WHAT YOU WILL DO: Reproduce the records exactly. Leave the pictures out.

RECORDS PROVIDED:
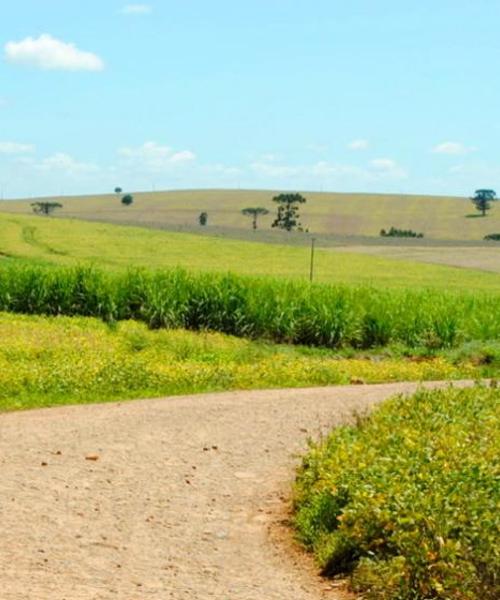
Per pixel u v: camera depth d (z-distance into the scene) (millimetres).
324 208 169125
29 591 8672
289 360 28656
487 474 10680
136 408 18938
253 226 153000
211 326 36781
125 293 38562
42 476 13180
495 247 94312
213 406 19250
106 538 10688
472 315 38406
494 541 9109
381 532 9781
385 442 12516
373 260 80125
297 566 10266
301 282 41594
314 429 17094
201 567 9953
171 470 13914
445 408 15391
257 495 12883
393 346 35531
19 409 18984
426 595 8758
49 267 42156
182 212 170750
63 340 29516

ANSWER BELOW:
Per pixel u v: camera depth d (z-distance into the scene) (millimetres).
324 208 169125
29 591 8672
289 360 28656
487 474 10680
136 408 18938
253 226 153000
211 326 36781
125 293 38562
42 476 13180
495 247 94312
213 406 19250
106 538 10688
472 315 38406
494 541 9109
381 532 9781
385 442 12516
373 260 80125
297 566 10266
301 282 41594
314 429 17094
201 567 9953
171 470 13914
445 408 15391
257 495 12883
393 346 35531
19 409 18984
426 595 8758
49 267 42156
182 212 170750
63 340 29516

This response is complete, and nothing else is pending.